I won’t get into Halliburton’s outrageously fraudulent billing practices
either, nor the fact that instead of supplying purified drinking water
to US soldiers — as it had been handsomely paid to do — Halliburton
pumped water from the Tigris river, which I wouldn’t even paddle in,
and few
fish seem able to drink, serving this amoebic swill to
the troops instead. The Pentagon has already said they’ll never hire
Halliburton again, so they will ship over the crate of other crimes
Dick ought to explain. And the army will deal with Rummy — ideally
with one of those closed military tribunals he’s so keen on. Pity
we won’t
see the bollocking though.
The Dick and Don show could
surely have no greater finale, no more fitting final act than the one
broadcast live every night from their cage in Guantanamo Bay’s Pentagon
Plaza Beach Resort & Country Club.
Thank you folks, we’ll be
here all week until 2020, or Dick’s batteries run down….
The twinges of conscience from
molting hawks are nice, no question about that, but the people of Iraq
need Dick and Don Do Penance. After a week like this one, I need to
see some real medieval punishments handed out to these bastards too.
Take away their two-thousand-dollar suits, their silk neckties, their
bespoke monogrammed shirts, their gleaming custom-crafted wingtips,
and their weekly housecalls from the barber and manicurist,
then let’s see what a few months in orange monkey-suits does for them.
By then they will look more like the disgrace to our species, the thieves,
war criminals and scumbags they really are.

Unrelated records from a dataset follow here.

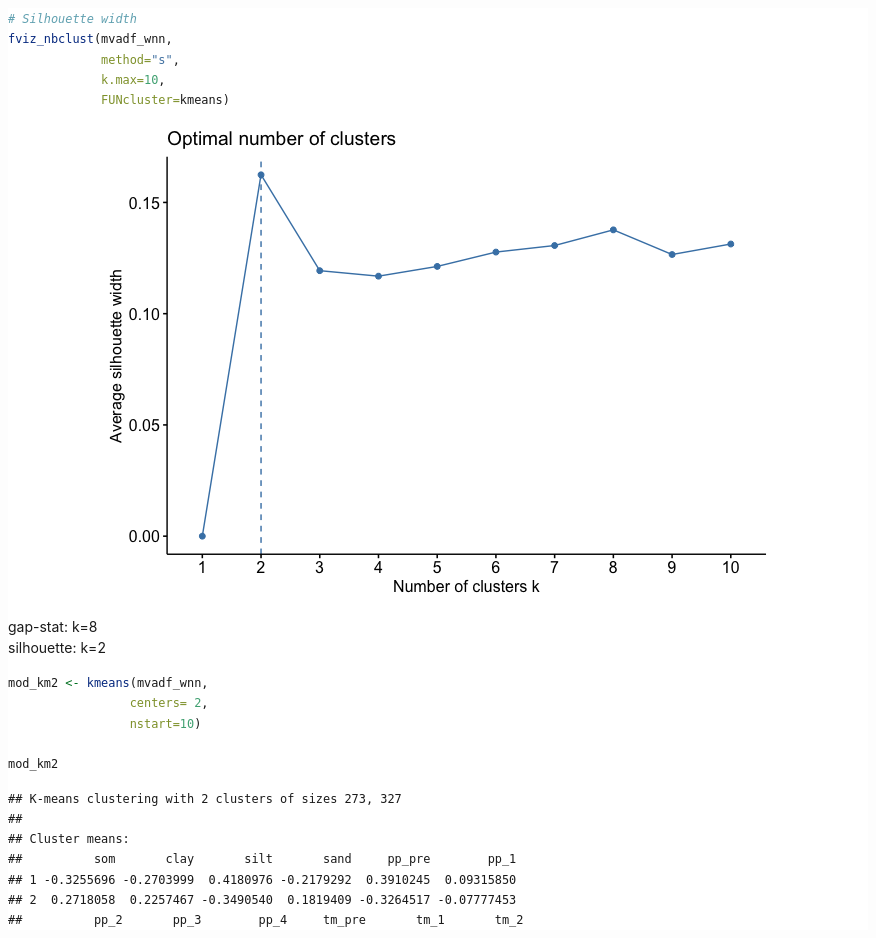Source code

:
 ``` r
# Silhouette width
fviz_nbclust(mvadf_wnn, 
             method="s",
             k.max=10,
             FUNcluster=kmeans) 
```

<img src="day1_complete_files/figure-gfm/choosing k-3.png" style="display: block; margin: auto;" />
</p>

gap-stat: k=8  
silhouette: k=2

<p align="center">

``` r
mod_km2 <- kmeans(mvadf_wnn, 
                 centers= 2,
                 nstart=10)

mod_km2
```

    ## K-means clustering with 2 clusters of sizes 273, 327
    ## 
    ## Cluster means:
    ##          som       clay       silt       sand     pp_pre        pp_1
    ## 1 -0.3255696 -0.2703999  0.4180976 -0.2179292  0.3910245  0.09315850
    ## 2  0.2718058  0.2257467 -0.3490540  0.1819409 -0.3264517 -0.07777453
    ##          pp_2       pp_3        pp_4     tm_pre       tm_1       tm_2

No torture, no firing squads,
no stooping to their level (
those days are
gone). Just
regular visits from and chats with the relatives of all the hundreds
and thousands of men and women, in Iraq and the USA, whose irreplaceable
lives were snuffed out, whose unique light was extinguished, and directly
because these two men were greedy for wealth and power. The trips will
be funded from their confiscated assets —- the houses, the cash, the
fiduciary trusts, the numbered Swiss accounts, the safety deposit boxes
in Turks and Caicos banks, the lot, every last cent,
and from
the assets of their families that can be tied to them.
Let them learn to feel what
wretches feel, out there in the wind and the rain, in the dust of barren
marketplaces, and in the blackened ruins of bombed-out cities, where
the tap water is foul with sewage, and the nights are dark as death,
redolent of burning rubber and the sickly-sweet perfume from rotting
corpses. Let them tell us all what this is like, and how very,
very sorry they are for engineering this inferno at the very gates of
Eden.
Accepting that all of this
is the unvarnished truth, and that our dim, unaccomplished, violent
species stands on the very edge of an abyss called extinction, which
it may just be possible to avoid if we wake up now and finally act as
one for our joint future on the only planetary home we have —
this,
I suggest, will be “the defining challenge of our era”, for which
Iraq may well be our final warning of things to come.